**** Text
Overall, net income rose 20 percent to $1.8 billion in early 1993 for the current 1,802 SAIF-insured savings associations. In addition, net income for SAIF-insured institutions in each quarter of 1992 was more than double the average quarterly net income for the year 1991, reflecting the benefits of the interest-rate spread and the reduction of troubled assets (Figure 45-3).

Profitability continues to be hampered by losses associated with credit-quality problems. At SAIF-insured savings associations, net charge-offs during the first quarter of 1993 were 0.47 percent of total assets. Albeit this represents a significant reduction from the first quarter of 1992, the level of charge-offs is still quite high given long-run historical averages. Trouble spots still remain with the continued devaluation of real estate in certain geographic areas, especially California, and the dogged persistence of the sluggish economy that impact the performance of existing loans.

Yields and Spreads

The increase in the SAIF-insured savings associations' earnings over the past two years reflects the fact that the cost of funds has fallen drastically relative to the yield these institutions earn on mortgage portfolios (Figure 45 -4). During the first quarter of 1993, savings associations had a cost of funds of slightly more than 3 percent, down more than 150 basis points from year-end 1991. During the same period, the mortgage portfolio yields declined 100 basis points to 7.4 percent. The almost 425-basis-point spread in the first quarter of 1993 was among the highest on record. The combination of an unusually steep yield curve and the low short-term interest rates that led to this spread are not likely to be sustained ad infinitum.

Balance Sheet Developments

As the number of savings associations has contracted, its holdings of mortgages have declined. Overall, savings association assets fell 14.5 percent in the year ending March 1993, with single family mortgages falling by 16 percent and commercial mortgage loans by 63 percent. (By contrast, commercial mortgages on the books of commercial banks were off only 8 percent.) Nevertheless, mortgages are still the backbone of savings associations' portfolios. Fifty-three percent of savings associations' assets as of March 31, 1993 were in single family and multi-family mortgage loans. At the same time, mortgage-backed securities and commercial mortgage loans constituted 21 percent of savings associations' assets.
********
**** The data
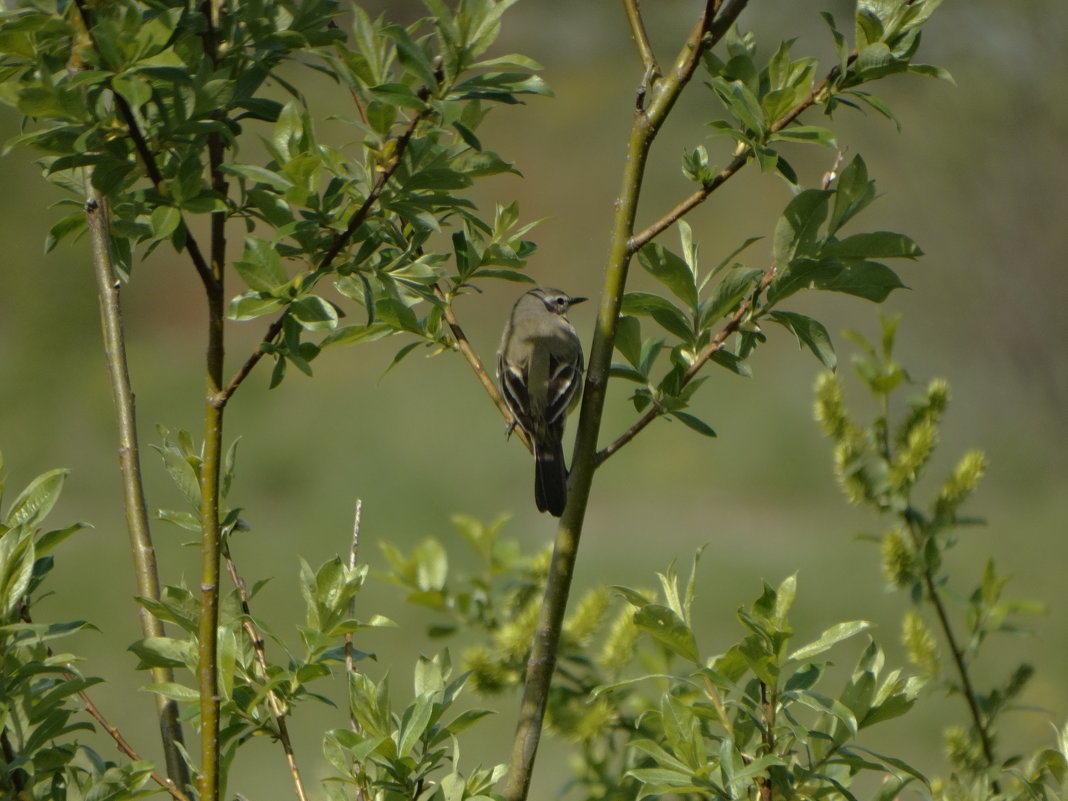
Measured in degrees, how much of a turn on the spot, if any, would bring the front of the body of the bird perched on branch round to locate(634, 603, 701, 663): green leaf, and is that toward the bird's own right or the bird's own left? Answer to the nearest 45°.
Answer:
********
§ **Using the information**
**a)** Answer these from the savings association report:
(i) How many SAIF-insured savings associations does the report count?
(ii) What were net charge-offs at these institutions in the first quarter of 1993, as a share of total assets?
(iii) To what level had mortgage portfolio yields fallen by the first quarter of 1993?
**b)** Carry on the savings association report after its final sentence.

§ **Activity answers**
**a)**
(i) 1,802
(ii) 0.47 percent
(iii) 7.4 percent

**b)**
On the liability side of the balance sheet, retail deposits continue to be the mainstay of savings associations, comprising more than 80 percent of their liabilities. Deposits at savings associations were down by $125 billion as of March, from a year earlier - and approximately $400 billion less than the peak levels of year-end 1988. As the number of savings associations has contracted, the remaining institutions have altered their sources of funds. Borrowings from the Federal Home Loan Bank System were up 6 percent to $66 billion, and reverse repurchase agreements - a short-term financing vehicle - increased by 22 percent to $23 billion during the same period. Brokered deposits, which are deposits of individuals and business placed through an intermediary to earn higher rates of interest, fell below 1 percent of total deposits.

Savings Banks

The 550 savings banks currently insured by the FDIC also profited from the wide disparity in borrowing and lending rates. These savings banks earned $638 million in the first quarter of 1993 - their fifth consecutive profitable quarter. For the first time since 1989, no savings banks failed during the quarter ending March 1993. Moreover, the number of savings banks on the FDIC's "Problem Bank List" continued to decline, falling to 72 banks holding $50 billion. The comparable figures for 1992 were 72 banks with $56 billion in assets. Only 4 percent of all BIF-insured savings institutions lost money during the first quarter, whereas 27 percent of all savings banks recorded losses two years earlier.

In New England, where aggressive entry into real estate markets has hurt many savings banks in the past, the percentage of banks losing money dropped to 4 percent from 13 percent the previous quarter. The average first-quarter ROA for the 308 institutions in New England was 1.03 percent, compared to 0.84 percent for the 88 savings banks in the remainder of the Northeast. The 14 mutual savings banks elsewhere in the country registered a robust 2.30 percent ROA during the first quarter of 1993.

Savings banks, like savings associations, are contracting as a group, with total assets down 14.3 percent in the year ending March 31, 1993. The industry capital-to-asset ratio was 9.3 percent at the end of the first quarter; the comparable figure a year earlier was 7.1 percent.

Outlook for 1994

An improved economy in 1994 would help thrifts by generating increased demand for residential mortgage loans, and easing the strain of troubled real estate-related assets. The added benefit of a wide interest-rate spread should enhance profits.

Long-Term Prospects

The future performance of the savings industry will primarily depend on how well savings institutions can compete with commercial banks and secondary lenders in the mortgage market. Savings institutions' specialized home-mortgage lending business, and role as mortgage servicers should work to their advantage. The size of the savings industry of the future will depend on how well it can attract capital and deposits. Having recovered from years of failures, and severe credit quality problems, thrifts now are in a better position to compete in widening financial services markets.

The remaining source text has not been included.